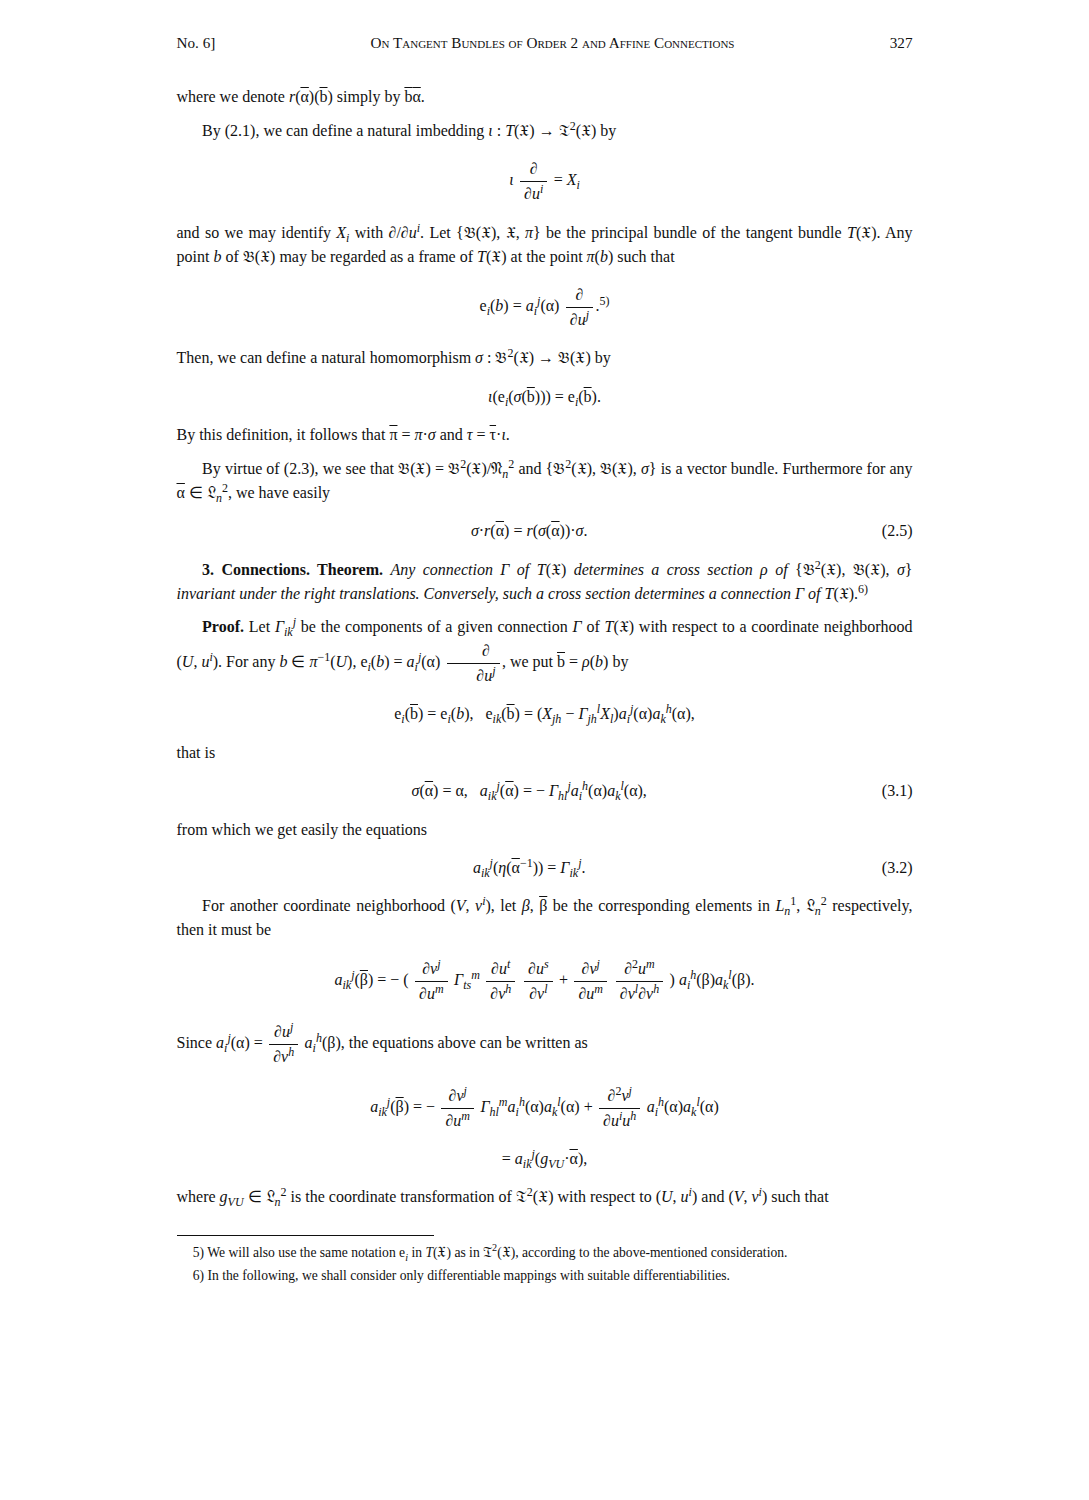No. 6] On Tangent Bundles of Order 2 and Affine Connections 327
where we denote r(α)(b) simply by bα.
By (2.1), we can define a natural imbedding ι : T(𝔛) → 𝔗2(𝔛) by
ι ∂∂ui = Xi
and so we may identify Xi with ∂/∂ui. Let {𝔅(𝔛), 𝔛, π} be the principal bundle of the tangent bundle T(𝔛). Any point b of 𝔅(𝔛) may be regarded as a frame of T(𝔛) at the point π(b) such that
ei(b) = aij(α) ∂∂uj.5)
Then, we can define a natural homomorphism σ : 𝔅2(𝔛) → 𝔅(𝔛) by
ι(ei(σ(b))) = ei(b).
By this definition, it follows that π = π·σ and τ = τ·ι.
By virtue of (2.3), we see that 𝔅(𝔛) = 𝔅2(𝔛)/𝔑n2 and {𝔅2(𝔛), 𝔅(𝔛), σ} is a vector bundle. Furthermore for any α ∈ 𝔏n2, we have easily
σ·r(α) = r(σ(α))·σ. (2.5)
3. Connections. Theorem. Any connection Γ of T(𝔛) determines a cross section ρ of {𝔅2(𝔛), 𝔅(𝔛), σ} invariant under the right translations. Conversely, such a cross section determines a connection Γ of T(𝔛).6)
Proof. Let Γikj be the components of a given connection Γ of T(𝔛) with respect to a coordinate neighborhood (U, ui). For any b ∈ π−1(U), ei(b) = aij(α) ∂∂uj, we put b = ρ(b) by
ei(b) = ei(b), eik(b) = (Xjh − ΓjhlXl)aij(α)akh(α),
that is
σ(α) = α, aikj(α) = − Γhljaih(α)akl(α), (3.1)
from which we get easily the equations
aikj(η(α−1)) = Γikj. (3.2)
For another coordinate neighborhood (V, vi), let β, β be the corresponding elements in Ln1, 𝔏n2 respectively, then it must be
aikj(β) = − ( ∂vj∂um Γtsm ∂ut∂vh ∂us∂vl + ∂vj∂um ∂2um∂vl∂vh ) aih(β)akl(β).
Since aij(α) = ∂uj∂vh aih(β), the equations above can be written as
aikj(β) = − ∂vj∂um Γhlmaih(α)akl(α) + ∂2vj∂uiuh aih(α)akl(α)
= aikj(gVU·α),
where gVU ∈ 𝔏n2 is the coordinate transformation of 𝔗2(𝔛) with respect to (U, ui) and (V, vi) such that
5) We will also use the same notation ei in T(𝔛) as in 𝔗2(𝔛), according to the above-mentioned consideration.
6) In the following, we shall consider only differentiable mappings with suitable differentiabilities.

◆ ◆ ◆ ◆ ◆

Aim of the task ▸ Work through the data and count each line holding the string "define". Give only that count.

Solution to this problem ▸ 2